▶ Text shown

A world is gone, yet it was not by design. A new book by Mark Landler, Alter Egos: Hillary Clinton, Barack Obama, and the twilight struggle over American Power suggests Obama came to isolationism by accident. He began in 2008 promising “to lead the world anew” and according to a book review by the Washington Post, the early Obama administration was set to bestride the world. Then the house of cards they were building collapsed.
Back in the halcyon, pre-Benghazi days, when the U.S. intervention in Libya seemed successful, Clinton’s team wanted to make sure everyone knew that it was all hers. Top aide Jake Sullivan put together a list of items showcasing Clinton’s “leadership/ownership/stewardship of this country’s Libya policy from start to finish” and urged the secretary to seize the moment with an op-ed articulating “something definitive — almost like the Clinton Doctrine.”
Obama was more circumspect about the intervention. When then-White House aide Samantha Power, author of the Pulitzer Prize-winning “A Problem From Hell,” spoke up in the Situation Room about America’s moral responsibility to protect Libyan civilians, Obama snapped back: “This isn’t an opportunity for you to write a new chapter of your book.”

▶ Material supplied
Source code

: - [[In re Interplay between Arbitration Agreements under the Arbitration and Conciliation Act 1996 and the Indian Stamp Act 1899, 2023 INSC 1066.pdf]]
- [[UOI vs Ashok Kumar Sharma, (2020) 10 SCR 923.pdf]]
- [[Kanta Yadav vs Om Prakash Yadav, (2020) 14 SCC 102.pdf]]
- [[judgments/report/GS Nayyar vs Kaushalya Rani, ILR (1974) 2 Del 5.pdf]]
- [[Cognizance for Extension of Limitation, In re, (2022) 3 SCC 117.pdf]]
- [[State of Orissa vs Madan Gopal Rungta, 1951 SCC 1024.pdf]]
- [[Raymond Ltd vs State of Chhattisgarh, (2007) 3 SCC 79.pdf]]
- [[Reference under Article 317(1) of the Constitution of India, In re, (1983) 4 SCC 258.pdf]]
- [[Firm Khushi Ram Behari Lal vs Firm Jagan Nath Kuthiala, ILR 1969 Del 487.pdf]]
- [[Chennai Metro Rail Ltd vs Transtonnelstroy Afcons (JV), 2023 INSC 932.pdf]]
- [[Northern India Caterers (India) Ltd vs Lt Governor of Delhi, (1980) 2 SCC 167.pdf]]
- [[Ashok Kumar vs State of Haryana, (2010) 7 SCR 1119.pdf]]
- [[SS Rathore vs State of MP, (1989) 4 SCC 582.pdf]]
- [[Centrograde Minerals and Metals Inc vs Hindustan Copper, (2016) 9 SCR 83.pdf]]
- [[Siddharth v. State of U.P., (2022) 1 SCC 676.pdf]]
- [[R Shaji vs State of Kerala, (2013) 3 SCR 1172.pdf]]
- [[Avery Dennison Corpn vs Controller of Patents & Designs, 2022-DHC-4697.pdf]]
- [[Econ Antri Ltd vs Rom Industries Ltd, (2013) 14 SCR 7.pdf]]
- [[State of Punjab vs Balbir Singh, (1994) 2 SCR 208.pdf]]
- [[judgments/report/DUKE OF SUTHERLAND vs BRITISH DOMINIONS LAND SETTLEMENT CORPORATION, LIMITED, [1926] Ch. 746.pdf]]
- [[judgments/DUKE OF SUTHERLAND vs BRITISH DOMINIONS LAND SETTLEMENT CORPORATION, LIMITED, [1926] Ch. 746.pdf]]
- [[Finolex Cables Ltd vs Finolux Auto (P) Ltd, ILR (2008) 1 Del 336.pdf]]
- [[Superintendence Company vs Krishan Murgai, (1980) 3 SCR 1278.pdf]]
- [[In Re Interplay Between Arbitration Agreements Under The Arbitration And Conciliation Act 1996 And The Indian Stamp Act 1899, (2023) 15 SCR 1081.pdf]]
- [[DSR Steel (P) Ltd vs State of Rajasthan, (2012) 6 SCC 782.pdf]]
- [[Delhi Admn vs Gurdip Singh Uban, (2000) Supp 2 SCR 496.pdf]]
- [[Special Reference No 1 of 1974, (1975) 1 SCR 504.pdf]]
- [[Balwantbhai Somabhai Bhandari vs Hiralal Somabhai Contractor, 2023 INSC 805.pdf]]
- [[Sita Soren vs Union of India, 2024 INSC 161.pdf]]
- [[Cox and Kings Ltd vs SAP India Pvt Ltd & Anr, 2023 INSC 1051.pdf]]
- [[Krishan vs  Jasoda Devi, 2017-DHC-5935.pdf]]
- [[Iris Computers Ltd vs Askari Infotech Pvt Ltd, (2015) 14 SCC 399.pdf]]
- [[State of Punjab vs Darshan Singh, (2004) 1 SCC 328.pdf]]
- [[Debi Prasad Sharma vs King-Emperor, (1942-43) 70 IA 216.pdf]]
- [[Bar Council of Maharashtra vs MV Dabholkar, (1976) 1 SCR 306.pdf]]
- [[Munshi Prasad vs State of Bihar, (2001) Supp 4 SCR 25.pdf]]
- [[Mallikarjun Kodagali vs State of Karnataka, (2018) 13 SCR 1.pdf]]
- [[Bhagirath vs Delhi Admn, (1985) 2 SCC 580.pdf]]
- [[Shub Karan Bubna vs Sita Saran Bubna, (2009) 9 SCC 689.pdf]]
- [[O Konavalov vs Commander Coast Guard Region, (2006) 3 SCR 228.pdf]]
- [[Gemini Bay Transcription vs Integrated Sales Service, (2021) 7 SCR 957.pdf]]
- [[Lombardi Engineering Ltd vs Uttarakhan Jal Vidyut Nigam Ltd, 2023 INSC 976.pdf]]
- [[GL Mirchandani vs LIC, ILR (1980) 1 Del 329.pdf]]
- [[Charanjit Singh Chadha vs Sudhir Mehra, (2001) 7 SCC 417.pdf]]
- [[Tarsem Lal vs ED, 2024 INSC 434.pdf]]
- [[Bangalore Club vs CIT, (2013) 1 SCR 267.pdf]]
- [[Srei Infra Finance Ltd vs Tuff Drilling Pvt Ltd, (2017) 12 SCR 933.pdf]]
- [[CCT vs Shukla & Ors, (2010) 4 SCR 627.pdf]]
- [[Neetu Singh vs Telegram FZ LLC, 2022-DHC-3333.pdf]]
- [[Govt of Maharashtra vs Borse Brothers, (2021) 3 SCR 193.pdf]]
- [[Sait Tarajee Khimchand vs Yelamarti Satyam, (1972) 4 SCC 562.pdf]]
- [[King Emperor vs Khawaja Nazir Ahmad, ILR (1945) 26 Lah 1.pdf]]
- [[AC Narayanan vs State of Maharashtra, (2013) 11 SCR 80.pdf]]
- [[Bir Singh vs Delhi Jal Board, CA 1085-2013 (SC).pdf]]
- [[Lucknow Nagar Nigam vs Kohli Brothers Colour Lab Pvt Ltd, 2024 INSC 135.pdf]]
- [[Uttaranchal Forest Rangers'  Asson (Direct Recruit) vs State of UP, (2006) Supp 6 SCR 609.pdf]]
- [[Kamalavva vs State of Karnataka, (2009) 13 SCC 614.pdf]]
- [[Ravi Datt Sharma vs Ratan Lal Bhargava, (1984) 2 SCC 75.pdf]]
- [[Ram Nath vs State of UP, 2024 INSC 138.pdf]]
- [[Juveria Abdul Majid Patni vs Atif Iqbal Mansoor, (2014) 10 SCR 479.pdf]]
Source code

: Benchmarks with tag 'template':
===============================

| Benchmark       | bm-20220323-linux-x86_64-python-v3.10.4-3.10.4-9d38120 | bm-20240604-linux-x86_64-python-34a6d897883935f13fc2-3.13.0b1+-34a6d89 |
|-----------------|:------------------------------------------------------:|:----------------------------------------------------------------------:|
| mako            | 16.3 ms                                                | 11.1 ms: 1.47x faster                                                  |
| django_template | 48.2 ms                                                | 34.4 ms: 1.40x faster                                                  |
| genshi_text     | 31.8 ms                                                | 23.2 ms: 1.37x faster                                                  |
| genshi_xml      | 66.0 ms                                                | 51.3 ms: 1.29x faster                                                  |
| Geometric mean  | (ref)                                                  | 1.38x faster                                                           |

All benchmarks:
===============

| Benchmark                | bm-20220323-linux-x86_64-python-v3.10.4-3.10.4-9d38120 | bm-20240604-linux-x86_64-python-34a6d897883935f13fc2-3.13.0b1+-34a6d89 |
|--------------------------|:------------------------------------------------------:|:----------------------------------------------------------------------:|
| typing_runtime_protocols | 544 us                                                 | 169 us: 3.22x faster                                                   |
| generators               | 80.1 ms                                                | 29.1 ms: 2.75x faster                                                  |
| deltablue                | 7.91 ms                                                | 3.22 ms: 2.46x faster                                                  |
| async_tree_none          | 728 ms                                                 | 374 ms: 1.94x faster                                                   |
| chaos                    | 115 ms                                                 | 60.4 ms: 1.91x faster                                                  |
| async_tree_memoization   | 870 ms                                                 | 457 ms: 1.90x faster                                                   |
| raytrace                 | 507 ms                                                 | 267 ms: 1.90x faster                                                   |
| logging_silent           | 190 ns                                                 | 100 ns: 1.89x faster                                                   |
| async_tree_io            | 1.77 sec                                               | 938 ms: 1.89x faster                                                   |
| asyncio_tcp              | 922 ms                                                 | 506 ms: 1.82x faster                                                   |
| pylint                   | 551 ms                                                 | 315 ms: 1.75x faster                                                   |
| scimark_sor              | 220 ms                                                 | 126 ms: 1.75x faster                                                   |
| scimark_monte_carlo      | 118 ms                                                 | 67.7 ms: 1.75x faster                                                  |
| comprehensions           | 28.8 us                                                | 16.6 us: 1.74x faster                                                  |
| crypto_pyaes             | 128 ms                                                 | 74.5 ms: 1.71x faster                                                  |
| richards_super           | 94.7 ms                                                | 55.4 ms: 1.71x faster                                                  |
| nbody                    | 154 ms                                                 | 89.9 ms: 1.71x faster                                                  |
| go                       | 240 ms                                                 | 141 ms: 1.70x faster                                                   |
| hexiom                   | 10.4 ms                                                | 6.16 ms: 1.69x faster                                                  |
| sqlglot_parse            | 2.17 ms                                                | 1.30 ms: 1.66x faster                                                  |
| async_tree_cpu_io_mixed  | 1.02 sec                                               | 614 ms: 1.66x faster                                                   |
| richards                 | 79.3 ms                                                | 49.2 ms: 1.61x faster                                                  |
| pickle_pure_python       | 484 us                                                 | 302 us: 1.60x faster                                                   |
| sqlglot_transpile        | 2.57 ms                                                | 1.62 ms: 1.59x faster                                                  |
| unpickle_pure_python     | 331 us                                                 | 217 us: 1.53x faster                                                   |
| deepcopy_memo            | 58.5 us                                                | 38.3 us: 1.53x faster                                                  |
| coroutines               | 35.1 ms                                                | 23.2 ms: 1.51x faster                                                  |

▶ Explore the material
(1) Which people does the excerpt about Obama and Clinton's foreign policy name?
(2) Can you reproduce the portion of the excerpt about Obama and Clinton's foreign policy between "A world is gone, yet" and "were building collapsed.", inclusive?
The data is separate from the excerpt.

▶ Solutions to each task
(1) Mark Landler, Barack Obama, Hillary Clinton, Jake Sullivan, Samantha Power

(2)
A world is gone, yet it was not by design. A new book by Mark Landler, Alter Egos: Hillary Clinton, Barack Obama, and the twilight struggle over American Power suggests Obama came to isolationism by accident. He began in 2008 promising “to lead the world anew” and according to a book review by the Washington Post, the early Obama administration was set to bestride the world. Then the house of cards they were building collapsed.